Enquanto conta a sua história, João contém as lágrimas – ao contrário da sua mulher – e junta no discurso revolta, impotência e um sentimento de injustiça.
Quando o fogo de 17 de junho de 2017 passou por Lomba do Moinho, na casa dos seus pais (que faleceram antes do incêndio), João estava no hospital por causa de um problema na perna.
“Disse logo que a casa dos meus pais tinha ardido. Eu a chorar e as enfermeiras a dizerem que a casa não tinha ardido. Na altura, se estivesse cá estado, se calhar tinha ido junto com quem morreu, porque tenho a certeza que estaria aqui com uma mangueira para salvar a casa”, conta à agência Lusa.
Só passados 15 dias de regressar do hospital é que ganhou coragem para ver o tinha acontecido. “Custou muito. Não tem explicação”, diz, enquanto sustém as lágrimas.
Para além da casa, perdeu o emprego. “Estou desempregado desde 24 de outubro de 2017″, relata. Era um dos funcionários da Enerpellets, em Pedrógão Grande, fábrica gravemente afetada pelas chamas, onde trabalhava há nove anos.
Mas é a casa dos pais que o preocupa mais. Com uma sobrinha a seu cargo, que faz 18 anos este ano, vive com a sua mulher numa habitação arrendada na vila de Castanheira de Pera e a possibilidade de se mudarem para a casa dos pais seria um alívio em termos de contas, face à sua situação de desemprego.
A habitação na Lomba do Moinho, que usava regularmente, seria para ele, como lhe tinha prometido a sua mãe, que acompanhou e cuidou até morrer, em 2014.
Pela casa, passaram técnicos, no pós-incêndio, e já foi à câmara ver se o seu caso tinha solução, mas nunca lhe deram uma resposta conclusiva para a habitação que não está em seu nome (as partilhas da herança ainda não terão sido realizadas).

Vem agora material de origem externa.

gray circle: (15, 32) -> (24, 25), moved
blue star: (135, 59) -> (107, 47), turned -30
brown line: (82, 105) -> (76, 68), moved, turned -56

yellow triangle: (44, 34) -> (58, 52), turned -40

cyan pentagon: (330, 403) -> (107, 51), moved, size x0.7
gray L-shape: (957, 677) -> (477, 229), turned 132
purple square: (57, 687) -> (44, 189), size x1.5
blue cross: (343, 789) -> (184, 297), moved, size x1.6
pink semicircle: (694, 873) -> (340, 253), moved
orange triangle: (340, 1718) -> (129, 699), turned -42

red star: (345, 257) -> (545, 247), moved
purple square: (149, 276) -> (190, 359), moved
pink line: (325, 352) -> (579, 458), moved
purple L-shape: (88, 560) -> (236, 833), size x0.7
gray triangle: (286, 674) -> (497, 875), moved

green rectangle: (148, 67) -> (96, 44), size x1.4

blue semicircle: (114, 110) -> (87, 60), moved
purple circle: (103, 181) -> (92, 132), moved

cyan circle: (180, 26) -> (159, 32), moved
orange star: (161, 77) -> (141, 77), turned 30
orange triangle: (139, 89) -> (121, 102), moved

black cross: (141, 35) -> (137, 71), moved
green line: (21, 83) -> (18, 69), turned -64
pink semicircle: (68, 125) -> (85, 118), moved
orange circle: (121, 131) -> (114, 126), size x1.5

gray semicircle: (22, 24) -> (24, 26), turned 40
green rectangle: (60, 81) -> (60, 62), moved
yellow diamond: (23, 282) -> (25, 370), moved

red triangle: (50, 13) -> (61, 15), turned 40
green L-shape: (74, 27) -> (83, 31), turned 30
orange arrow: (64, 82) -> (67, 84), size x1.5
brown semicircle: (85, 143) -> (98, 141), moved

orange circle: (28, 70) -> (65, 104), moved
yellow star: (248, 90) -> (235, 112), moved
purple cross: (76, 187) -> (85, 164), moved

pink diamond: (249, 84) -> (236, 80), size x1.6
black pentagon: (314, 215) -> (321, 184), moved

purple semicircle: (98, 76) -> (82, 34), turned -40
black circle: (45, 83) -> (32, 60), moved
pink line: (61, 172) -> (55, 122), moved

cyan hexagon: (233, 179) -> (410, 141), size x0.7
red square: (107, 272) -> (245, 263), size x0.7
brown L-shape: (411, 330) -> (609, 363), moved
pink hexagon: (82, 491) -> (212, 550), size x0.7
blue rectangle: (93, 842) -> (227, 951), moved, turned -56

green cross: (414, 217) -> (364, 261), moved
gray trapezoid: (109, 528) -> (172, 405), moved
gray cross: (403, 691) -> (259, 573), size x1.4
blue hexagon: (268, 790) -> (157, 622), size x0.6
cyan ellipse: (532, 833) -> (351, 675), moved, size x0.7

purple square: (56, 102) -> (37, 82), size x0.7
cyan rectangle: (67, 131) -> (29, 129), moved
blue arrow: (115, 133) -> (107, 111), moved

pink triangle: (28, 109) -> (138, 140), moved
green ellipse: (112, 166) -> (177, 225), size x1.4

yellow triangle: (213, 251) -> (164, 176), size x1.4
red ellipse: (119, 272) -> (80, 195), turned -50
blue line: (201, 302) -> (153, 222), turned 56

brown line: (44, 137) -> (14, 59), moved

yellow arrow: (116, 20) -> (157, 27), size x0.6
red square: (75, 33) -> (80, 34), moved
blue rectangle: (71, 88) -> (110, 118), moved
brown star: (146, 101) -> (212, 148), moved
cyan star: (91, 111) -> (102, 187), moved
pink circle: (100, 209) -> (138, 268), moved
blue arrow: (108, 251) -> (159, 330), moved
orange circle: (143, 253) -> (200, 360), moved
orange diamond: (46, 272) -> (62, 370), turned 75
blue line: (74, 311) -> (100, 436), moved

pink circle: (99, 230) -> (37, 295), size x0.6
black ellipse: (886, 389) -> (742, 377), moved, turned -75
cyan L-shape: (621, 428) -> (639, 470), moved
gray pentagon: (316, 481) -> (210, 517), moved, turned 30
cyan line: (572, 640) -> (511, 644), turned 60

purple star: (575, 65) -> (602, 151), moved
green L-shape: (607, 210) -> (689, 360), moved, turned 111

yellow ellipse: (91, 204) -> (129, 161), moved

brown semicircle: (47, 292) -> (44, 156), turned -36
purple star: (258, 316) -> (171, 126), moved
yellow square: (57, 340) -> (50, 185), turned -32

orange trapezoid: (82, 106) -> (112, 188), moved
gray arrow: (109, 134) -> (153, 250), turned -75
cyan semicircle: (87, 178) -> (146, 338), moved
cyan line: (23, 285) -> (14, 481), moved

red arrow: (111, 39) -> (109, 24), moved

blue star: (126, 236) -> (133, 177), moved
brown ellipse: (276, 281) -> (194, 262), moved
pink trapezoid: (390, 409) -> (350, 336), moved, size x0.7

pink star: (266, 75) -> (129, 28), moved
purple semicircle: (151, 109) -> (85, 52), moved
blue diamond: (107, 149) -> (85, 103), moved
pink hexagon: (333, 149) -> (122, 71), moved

“Temos que esperar e temos que aguardar – foi o que me disseram”, conta, referindo que nunca lhe deram um sim ou um não. “Vai fazer um ano e continuamos a aguardar”.
“A casa era a nossa sobrevivência”, sublinha a mulher de João, Maria de Lurdes. “Era gosto dos meus sogros que ficássemos com a casa. E a gente olha para isto, estamos numa casa de renda, com uma menina para cuidar, o meu marido no desemprego e eu a ganhar o salário mínimo. O que vamos fazer?”, questiona.
Maria de Lurdes sublinha que nunca chegaram a construir uma casa porque a sua sogra sempre disse ao filho para não construir, porque um dia a casa seria para ele.
“A minha sogra nunca concretizou isso, foi para a nossa casa, depois para um lar e nunca houve aquela ganância de dizermos para pôr isso no papel. Viveu-se o dia-a-dia”, explica.
Antes do incêndio, estava certo de que, “mais dia menos dia”, iriam para a casa dos pais de João, depois de resolvidas as partilhas.
“Não é fácil aguentar. Não somos de grandes rendimentos nem de grandes heranças, não temos nada. Vamos ter mimosas que parecem couves a crescer e ficou a pia do porco e a bicicleta” calcinada, encostada à porta de casa.
Maria de Lurdes não consegue conter a emoção e, por entre soluços, lança também críticas à forma como a solidariedade é distribuída: “Vemos coisas a serem dadas – barracões melhores que certas casas – e nós nada”.
Acima de tudo, preocupa-lhe o futuro da sobrinha, que cria desde os seis meses – “é minha filha, só não a carreguei”.
“Onde estão os dinheiros? Onde estão as palavras de consolo? Onde estão as palavras de esperança? Se deixarmos de pagar a renda o que vai ser da minha sobrinha?”, pergunta.
As questões adensam-se e, no meio de um futuro onde só veem “negro”, dizem que, “se calhar, mais valia” irem de “mala aviada” para fora do concelho.
“Ficámos cá, agarrámo-nos às coisas que tínhamos, tentámos contribuir para o concelho. Não estou contra as pessoas que saíram. Se fosse há uns anitos atrás, também tinha ido. Desse para o que desse, se corresse mal voltava para cá, pior que ao que estou hoje não ficava”, remata Maria de Lurdes.